L'inutile détention provisoire du couple Jacob.

34 ans après la mort de Gregory Villemin, deux membres de sa famille, M. et Mme Marcel et Jacqueline Jacob ont été placés en garde à vue, mis en examen des chefs de séquestration suivie de mort, placés en détention provisoire par le juge des libertés et de la détention vendredi dernier, puis libérés et placés sous contrôle judiciaire par décision de ce jour de la chambre de l’instruction.

Stéphane Giuranna, l'avocat vosgien de Marcel Jacob, estime "totalement anormale" l'incarcération de son client. / © Alexandre Marchi/Maxppp

Me Stéphane Giuranna, avocat de M. Jacob.

 

Un placement en détention provisoire dans cette affaire, si longtemps après la commission des faits, pouvait-il raisonnablement répondre aux conditions légales imposées en la matière ?

Selon l’article 144 du code de procédure pénale, « La détention provisoire ne peut être ordonnée ou prolongée que s'il est démontré, au regard des éléments précis et circonstanciés résultant de la procédure, qu'elle constitue l'unique moyen de parvenir à l'un ou plusieurs des objectifs suivants et que ceux-ci ne sauraient être atteints en cas de placement sous contrôle judiciaire ou d'assignation à résidence avec surveillance électronique :

1° Conserver les preuves ou les indices matériels qui sont nécessaires à la manifestation de la vérité ;

2° Empêcher une pression sur les témoins ou les victimes ainsi que sur leur famille ;

3° Empêcher une concertation frauduleuse entre la personne mise en examen et ses coauteurs ou complices ;

4° Protéger la personne mise en examen ;

5° Garantir le maintien de la personne mise en examen à la disposition de la justice ;

6° Mettre fin à l'infraction ou prévenir son renouvellement ;

7° Mettre fin au trouble exceptionnel et persistant à l'ordre public provoqué par la gravité de l'infraction, les circonstances de sa commission ou l'importance du préjudice qu'elle a causé. Ce trouble ne peut résulter du seul retentissement médiatique de l'affaire. Toutefois, le présent alinéa n'est pas applicable en matière correctionnelle ».

On imagine bien qu’en l’occurrence le 1° et le 6° soient sans objet compte tenu de l’ancienneté des faits, de l’absence d’autre meurtre perpétré depuis lors, du ratissage et de l’examen des indices matériels depuis des décennies.

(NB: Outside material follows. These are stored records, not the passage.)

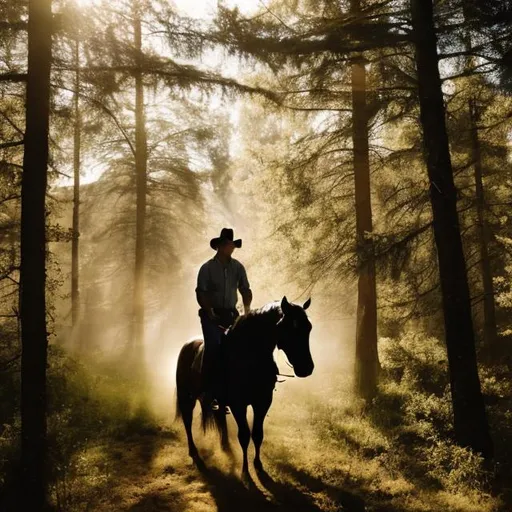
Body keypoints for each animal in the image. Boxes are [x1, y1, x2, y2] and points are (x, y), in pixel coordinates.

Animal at [175, 294, 312, 478]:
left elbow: (257, 434)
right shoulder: (238, 404)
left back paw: (225, 445)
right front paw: (245, 471)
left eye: (308, 328)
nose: (307, 368)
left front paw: (258, 465)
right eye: (289, 328)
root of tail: (187, 345)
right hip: (186, 397)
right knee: (187, 421)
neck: (249, 355)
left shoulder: (263, 402)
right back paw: (193, 451)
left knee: (220, 419)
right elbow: (245, 435)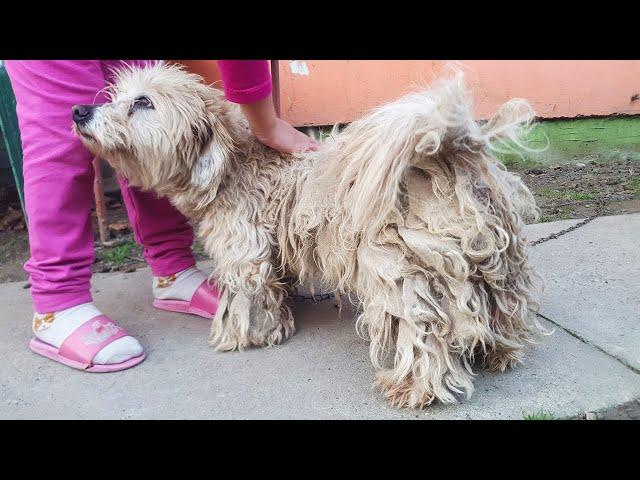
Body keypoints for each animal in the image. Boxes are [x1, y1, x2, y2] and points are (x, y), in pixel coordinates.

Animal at [74, 62, 544, 408]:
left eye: (142, 102)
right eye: (116, 96)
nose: (81, 112)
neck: (232, 165)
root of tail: (441, 156)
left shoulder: (244, 252)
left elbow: (247, 297)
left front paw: (246, 335)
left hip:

De même, l’hypothèse évoquée au 5° concernant le maintien de la personne mise en examen à la disposition de la justice paraît difficilement envisageable, compte tenu de l’âge des protagonistes, de leur implantation personnelle et matérielle sur leur lieu de résidence et de l’absence de tentative de fuite depuis le décès de l’enfant.

Enfin, le trouble à l’ordre public ne me semble pas pouvoir être utilisé de façon pertinente : si le décès de Grégory Villemin a bien évidemment marqué la France de façon durable, le trouble à l’ordre public s’est à mon sens largement atténué avec le temps – même si les passions demeurent vives autour de ce crime non résolu, si l’on s’en réfère à l’agitation médiatique qui accompagne chaque nouvel épisode de cette instruction au (très) long cours.

Les autres critères posés par ce texte peuvent toutefois dans l’absolu être retenus, nonobstant les 34 ans d’enquête.

Il est en effet concevable, même après une si longue période, que les personnes mises en examen tentent de contacter des témoins pour qu’ils modifient leurs déclarations ou de se mettre d’accord entre elles quant aux réponses à apporter aux magistrats (même si l’on constate en pratique que l’incarcération n’est pas nécessairement un frein à la communication entre les personnes mises en cause).

La protection de la personne mise en examen pourrait encore être un critère envisageable dans un dossier où une personne mise en examen (ou plutôt inculpée, selon la terminologie de l’époque) a été abattue, quelques jours après la fin de son incarcération, par le père de la victime.

Telle n’a cependant pas été l’appréciation de la chambre de l’instruction, qui a eu accès aux (misère) 12000 cotes du dossier pour se prononcer. Et comme on juge toujours mieux à trois qu’à un, considérons qu’elle a eu raison.

Tiens, la collégialité des juges des libertés et de la détention, voilà une réforme intéressante et pertinente à proposer. Parce que pour m’en référer à ma petite expérience, si mettre en examen se révèle rarement problématique à mes yeux, se prononcer sur la nécessité de priver un présumé innocent de sa liberté m’est largement plus difficile. Mais (spoiler alert) elle ne sera vraisemblablement jamais imaginée au regard des moyens humains et financiers qu’elle nécessiterait. Tant pis.